Facebook open-sourced its Deepmask and Sharpmask codebases last week for object segmentation in a scene. In the past I’ve tried traditional CV methods to do object masking, and it is kind of a disaster, you end up with a very finicky codebase full of heuristics and hacks, which fails as soon as it sees a new kind of image. Seems like an archetypical use case for neural nets. So seemed worth giving it a try.

Deepmask and Sharpmask come with pretrained models based on the COCO dataset, it looks laborious to label a new dataset without benefit of some mechanical turk-like process, so I decided to stick with the pretrained models.

To avoid polluting my system, and to share with the rest of the team, I decided to bring this all up in a docker container. Because our build environment has some unique characteristics, I needed to author my own container, but these were excellent dockerfile guides: Torch with CUDA and it’s dependencies. Also Torch install is a good reference.

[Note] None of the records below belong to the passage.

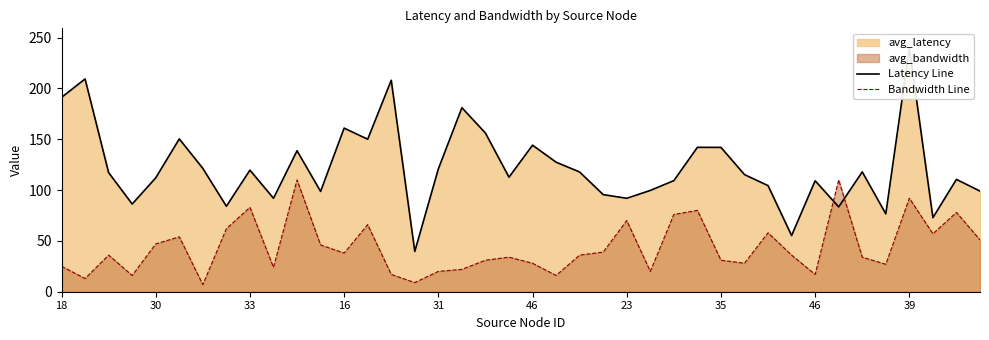

What is the difference between the maximum and minimum values in the Latency Line series?

200.3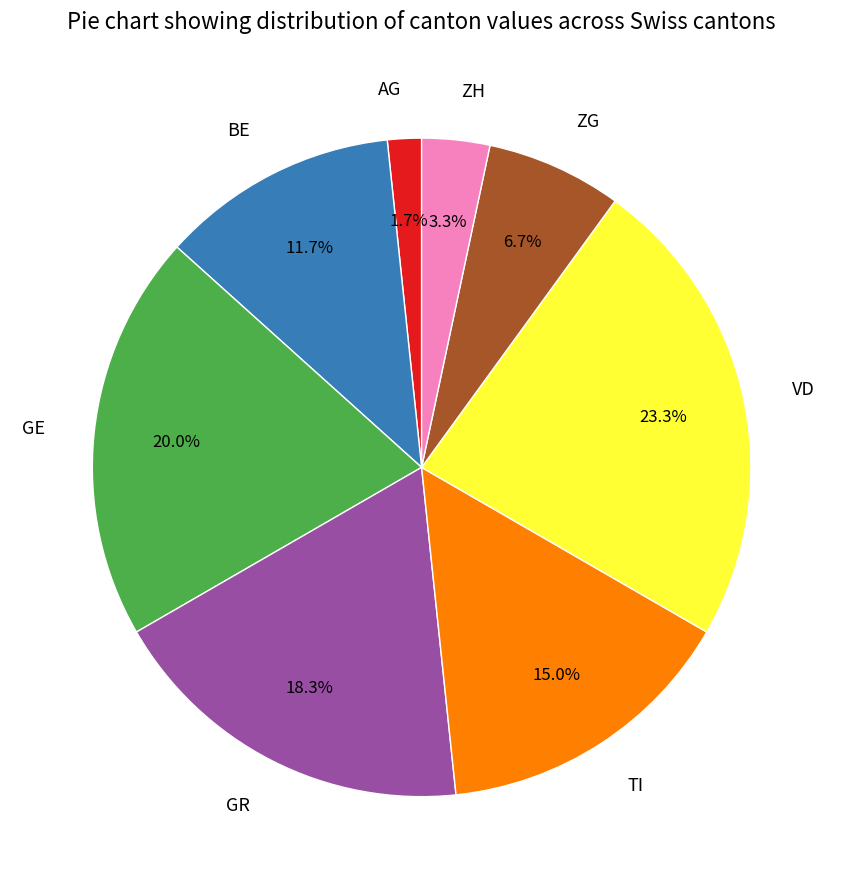

Is TI the majority of the pie?

No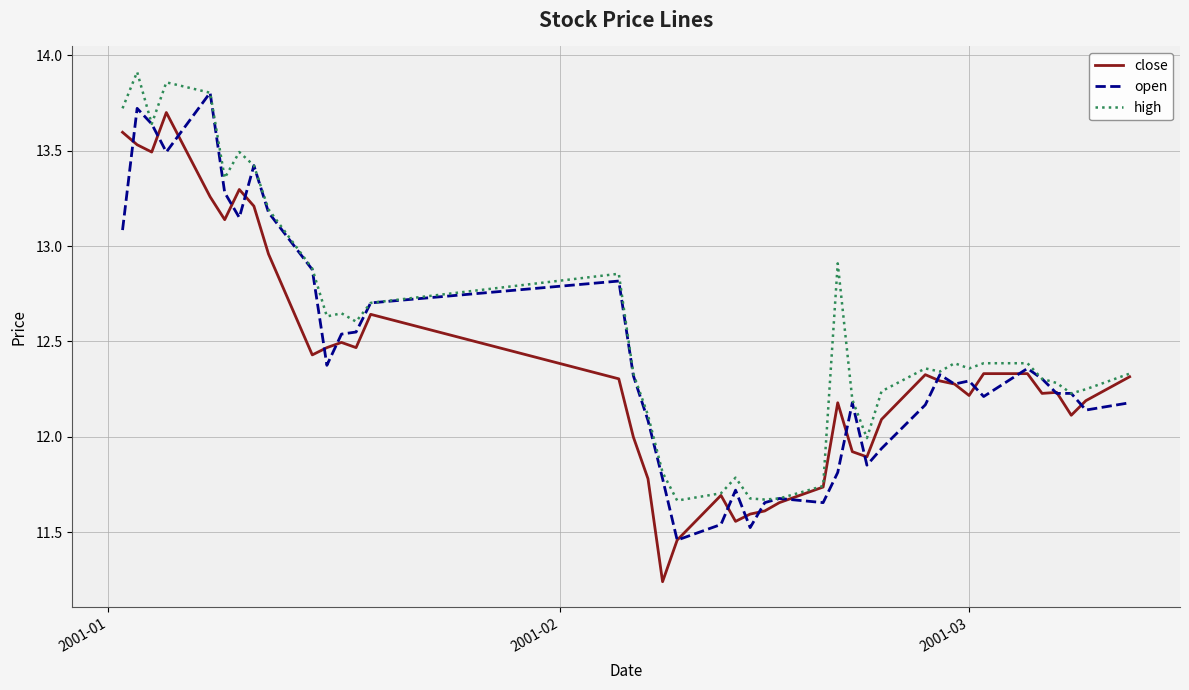

Which series has the largest total across all categories?

high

First results in the picture. Did a nice job on this image for the large objects. The biggest problem I had was running out of GPU memory. The machine I was using only had 4G of video ram and this constrains how large an image you can feed in. We had a bunch of 4K x 3K street images, I found that scaling them down to 756×567 allowed me to get them thru the classifier. My modified classifier that implements a size limit is here

The classifier is slow, seconds to tag an image. It would be interesting to keep it resident as a demon, and to just emit the metadata instead of a modified image, and see if I could get a higher framerate. Also I want to play around with both a faster video card, as well as maybe an opencl implementation to get to non-cuda platforms. This is also my first lua code ever, I have no idea which part of this code is fast or slow.

This was a fun little project. It points out that, if software is eating the world, then ML is eating software. For a certain class of problems, a fairly generic neural net plus a dataset is going to be competitive with the best laboriously hand-coded algorithm.